Un doppio tema ricorrente nelle opere della fotografa che attraverso un utilizzo ricercato della macchina fotografica realizza opere in movimento, una tecnica sofisticata che gioca con tempi di esposizione e messa a fuoco. La sua è una “fotografia liquida” che mescola la grazia ottocentesca degli Impressionisti, come un pennello che dipinge la tela, e il dinamismo del Novecento, che coglie il ritmo fluido della contemporaneità.

Le fotografie di Veronica Gaido uniscono originalità, individualità e velocità riuscendo a restituire emozioni personali, una sorta di “onda densa e luminosa, come una piccola epifania” del reale, come l’ha definita Philippe Daverio.
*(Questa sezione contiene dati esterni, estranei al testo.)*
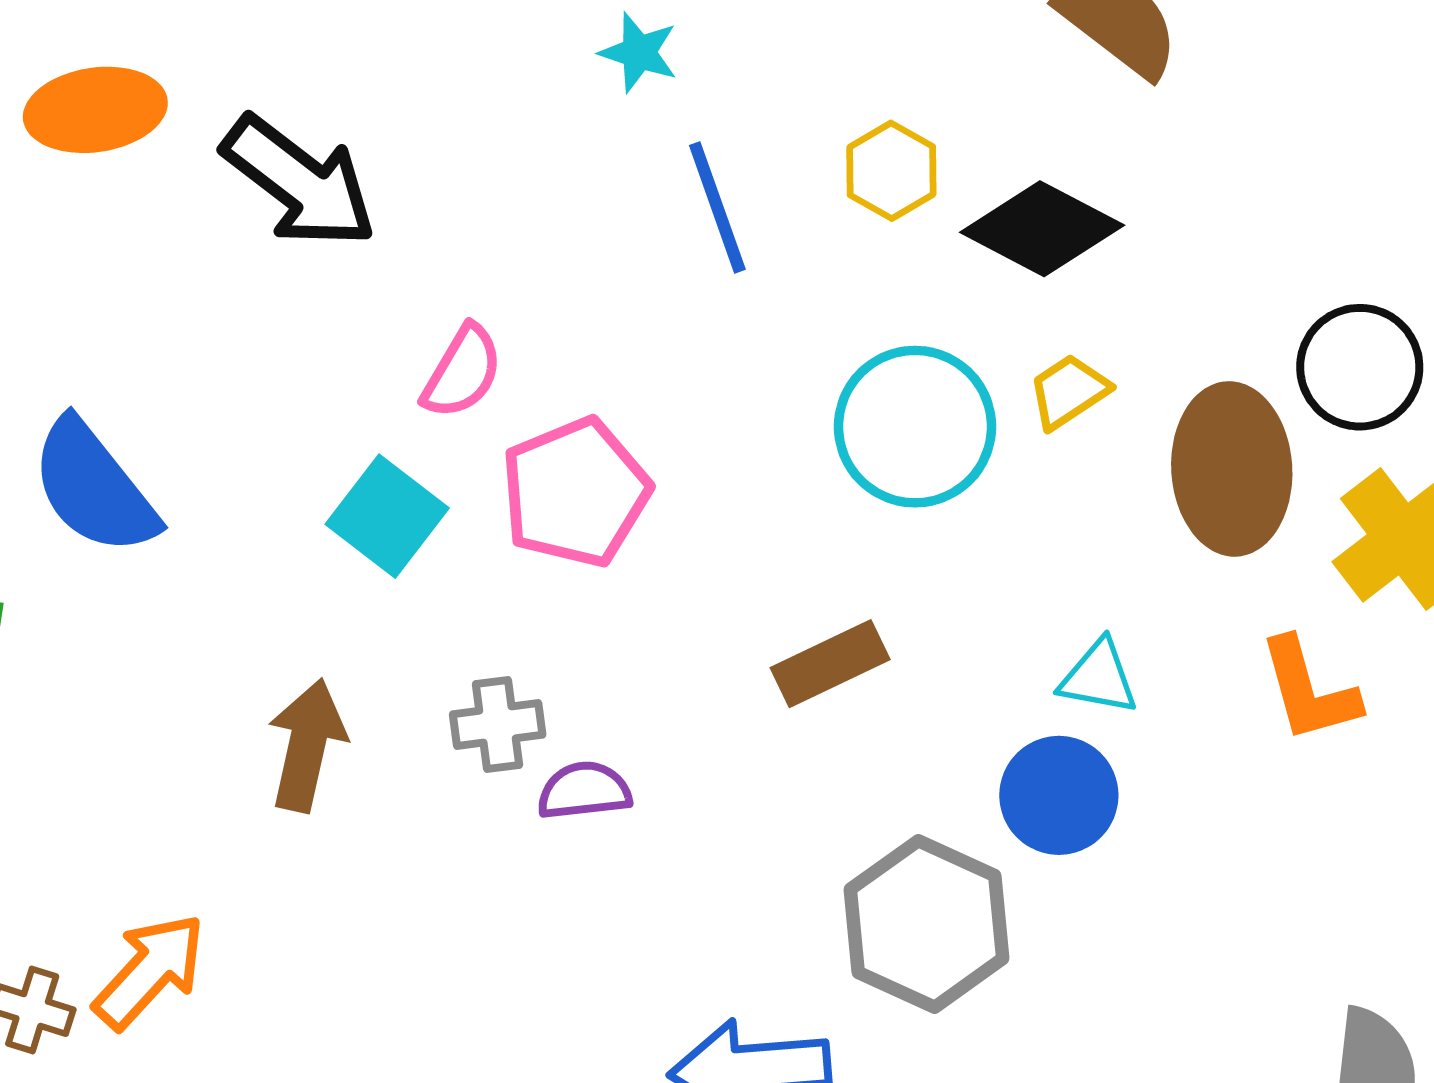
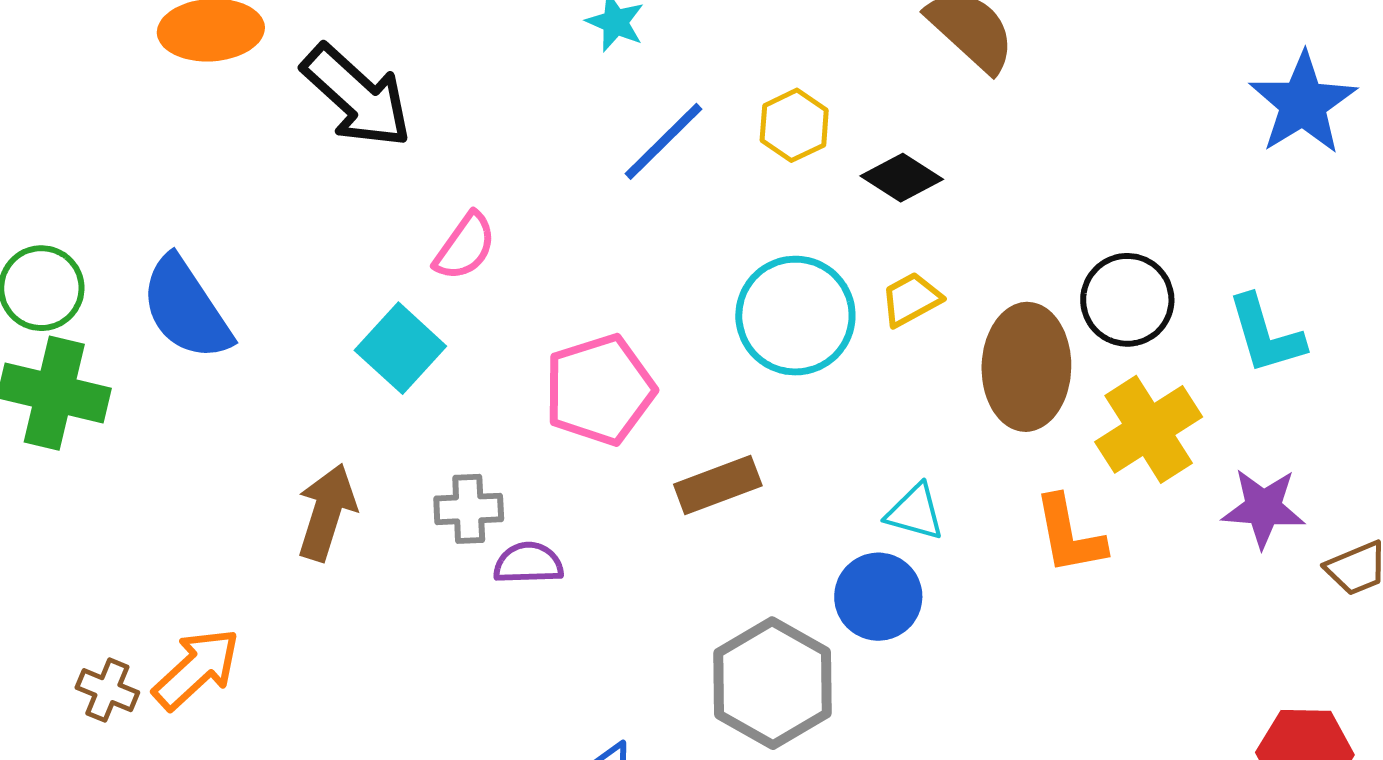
blue line: (717, 207) -> (663, 141), turned 60
black diamond: (1042, 229) -> (902, 178), size x0.7
pink pentagon: (575, 492) -> (600, 390), moved

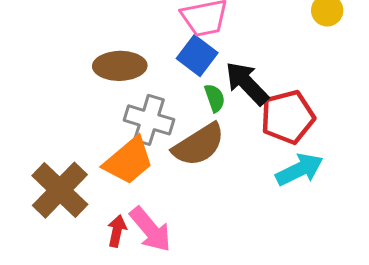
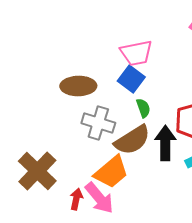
black arrow: (247, 83) -> (165, 143), moved, turned 44
orange trapezoid: (129, 161) -> (111, 172), moved

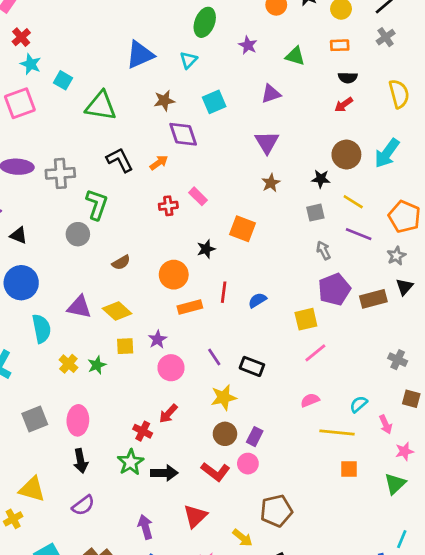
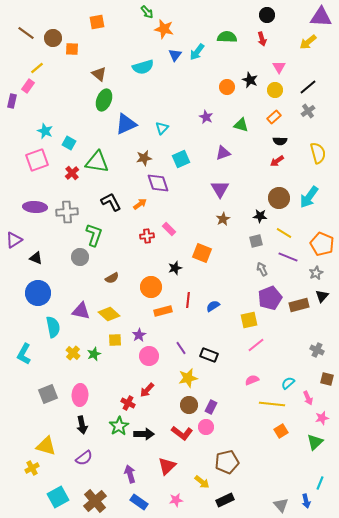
green ellipse: (205, 22) -> (104, 100), moved
red cross: (21, 37) -> (72, 173), moved
orange rectangle: (340, 45) -> (274, 117), turned -40
orange square: (349, 469) -> (281, 431), turned -32

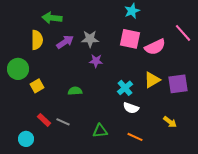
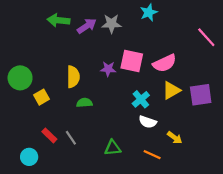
gray star: (90, 39) -> (112, 24), moved
pink square: (130, 39) -> (132, 61), moved
yellow semicircle: (37, 40) -> (73, 77), moved
purple arrow: (65, 42) -> (87, 26), moved
pink semicircle: (155, 47) -> (165, 63), moved
gray line: (63, 122) -> (71, 138), turned 32
yellow arrow: (170, 122) -> (175, 138), moved

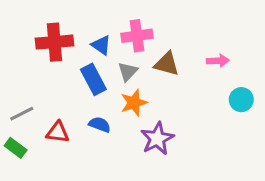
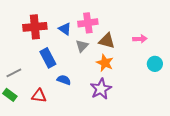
blue rectangle: (93, 79) -> (48, 58), moved
orange star: (134, 103) -> (105, 63), moved, turned -30
red triangle: (58, 132) -> (39, 96), moved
Il suo universo è un organismo vivo, dinamico, in continuo rapporto con l’animo umano. La contemplazione del paesaggio è fondamentale nella comprensione del dettaglio e del senso del territorio, dove lo spettacolo della natura genera nel suo animo emozioni che vanno oltre la semplice contemplazione estetica e il cui lavoro ne evidenzia la ricchezza cromatica e i giochi di luci e ombre, opere in cui la natura e il suo mondo interiore si confondono.

Veronica Gaido commenta così: “Mi immedesimo nelle mie architetture, che una volta ho associato alle città invisibili di Italo Calvino. Immagino un grattacielo, un edificio che per sempre troverà un altro grattacielo davanti a sé, e in fondo è come se fronteggiandosi si guardassero dentro l’un l’altro, gesto più facile che per noi umani no? Sono così simili tra loro… sono come corpi. Anche i miei nudi li voglio mossi, cerco di mettere in luce un ritmo, che per me è una costante della vita, e mostro un certo tipo di bellezza, perché ogni corpo è bello, ne basta una parte, un’angolazione… In tutto, che si tratti di città o di donne ricerco un’anima, il mio è sempre un viaggio spirituale”.